Sometimes, you can use expected distributions more directly. Let's say you're maintaining data on company size as measured by employee size. You have data on the number of companies with different numbers of employees. Theoretically, this should be a power law distribution. When you plot the distribution, you see something like this (comparing theoretical (line) and actual (dots)).
This plot tells you you have some potential anomalies at 10, 100, 1,000 etc. with a huge outlier at 100,000. It's often the cases that data is based on estimates and that people use round numbers as estimates. The anomalies at 10, 100, 1,000 might be perfectly OK (you don't need to alert on everything you find), but the count of companies with 100,000 employees seems way off. This kind of extreme discrepancy from an expected distribution may well be worth alerting on.
Anomaly detection
It will probably come as no surprise to you to hear that data scientists have applied machine learning to spot anomalies, creating a sub-discipline of "anomaly detection" techniques. The most commonly used method is something called an "isolation forest" which is available from the popular scikit-learn library.
I'm going to suggest some caution here. This approach may take some time to develop and deploy. The model has to be trained and you have to be extremely careful about false positives. You also have to consider the action you want the 'fixer' team to take; it can't be "go look into this". For example, imagine a model that flags up something as anomaly. Without an explanation of why it's an anomaly, it's very difficult for a 'fixer' team to know what to do.
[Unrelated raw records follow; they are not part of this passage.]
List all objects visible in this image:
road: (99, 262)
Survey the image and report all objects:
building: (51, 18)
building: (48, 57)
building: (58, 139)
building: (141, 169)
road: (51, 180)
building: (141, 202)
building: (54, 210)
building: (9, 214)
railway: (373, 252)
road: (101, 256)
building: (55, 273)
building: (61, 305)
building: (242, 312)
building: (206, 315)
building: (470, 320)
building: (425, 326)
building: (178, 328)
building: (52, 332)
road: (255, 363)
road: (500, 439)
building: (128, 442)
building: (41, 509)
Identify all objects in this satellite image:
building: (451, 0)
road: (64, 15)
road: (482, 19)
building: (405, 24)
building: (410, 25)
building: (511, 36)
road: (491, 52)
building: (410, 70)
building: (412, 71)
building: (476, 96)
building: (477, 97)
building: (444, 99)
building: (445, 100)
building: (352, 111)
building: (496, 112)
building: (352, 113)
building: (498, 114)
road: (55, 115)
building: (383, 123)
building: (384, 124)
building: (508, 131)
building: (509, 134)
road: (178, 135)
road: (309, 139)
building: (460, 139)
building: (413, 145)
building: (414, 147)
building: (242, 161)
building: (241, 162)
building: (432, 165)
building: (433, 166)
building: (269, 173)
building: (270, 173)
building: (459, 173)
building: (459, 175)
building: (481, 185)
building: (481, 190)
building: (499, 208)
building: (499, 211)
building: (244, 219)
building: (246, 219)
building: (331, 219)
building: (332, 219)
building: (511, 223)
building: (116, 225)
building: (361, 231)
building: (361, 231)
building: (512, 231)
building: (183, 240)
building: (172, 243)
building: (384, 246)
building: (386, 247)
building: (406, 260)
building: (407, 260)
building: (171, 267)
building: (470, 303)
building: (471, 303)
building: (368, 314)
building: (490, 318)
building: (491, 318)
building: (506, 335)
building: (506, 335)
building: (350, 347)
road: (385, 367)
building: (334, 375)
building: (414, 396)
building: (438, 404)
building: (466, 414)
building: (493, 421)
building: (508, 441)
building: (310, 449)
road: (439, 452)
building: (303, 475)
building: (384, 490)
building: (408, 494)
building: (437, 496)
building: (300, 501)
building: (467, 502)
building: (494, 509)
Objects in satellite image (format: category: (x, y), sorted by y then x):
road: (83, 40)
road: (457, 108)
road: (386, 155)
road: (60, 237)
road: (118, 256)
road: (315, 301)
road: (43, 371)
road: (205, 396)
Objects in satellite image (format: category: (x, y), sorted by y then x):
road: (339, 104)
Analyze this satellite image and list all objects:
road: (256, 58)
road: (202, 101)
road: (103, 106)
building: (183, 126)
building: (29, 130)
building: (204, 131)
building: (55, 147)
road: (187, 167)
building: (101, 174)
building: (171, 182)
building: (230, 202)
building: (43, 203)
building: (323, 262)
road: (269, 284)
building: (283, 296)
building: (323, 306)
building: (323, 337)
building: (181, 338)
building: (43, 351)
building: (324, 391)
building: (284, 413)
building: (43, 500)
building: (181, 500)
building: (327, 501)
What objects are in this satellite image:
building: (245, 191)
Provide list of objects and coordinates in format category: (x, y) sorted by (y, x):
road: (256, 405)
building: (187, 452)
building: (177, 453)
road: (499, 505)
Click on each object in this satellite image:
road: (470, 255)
My suggestion is, detect obvious errors first, then develop a machine-learning based anomaly detector and see what it finds. It might be that you only run the anomaly detector on data that you think is clean.
Putting it all together
You can use error detection systems to find data errors in your system. Because these systems aren't tied to your production system, you can move very fast and add new data checks very quickly. You can also use error detection systems to create data quality metrics.
The main problem you'll face is people issues. These can be severe, so plan accordingly. Make sure goals are aligned and communication and trust are excellent.
Get started with an MVP using simple checks. Debug the people and technical process. Make sure people are resolving issues.
Add new checks as the system becomes more accepted. Makes sure your system never produces a tsunami of tickets and consolidate your findings where you can.
Statistical analysis can reveal errors that other forms of error check can't. Consider using these methods later on in the process.
Use advanced data science methods, like an isolation forest, sparingly and only when the rest of the system is up and running.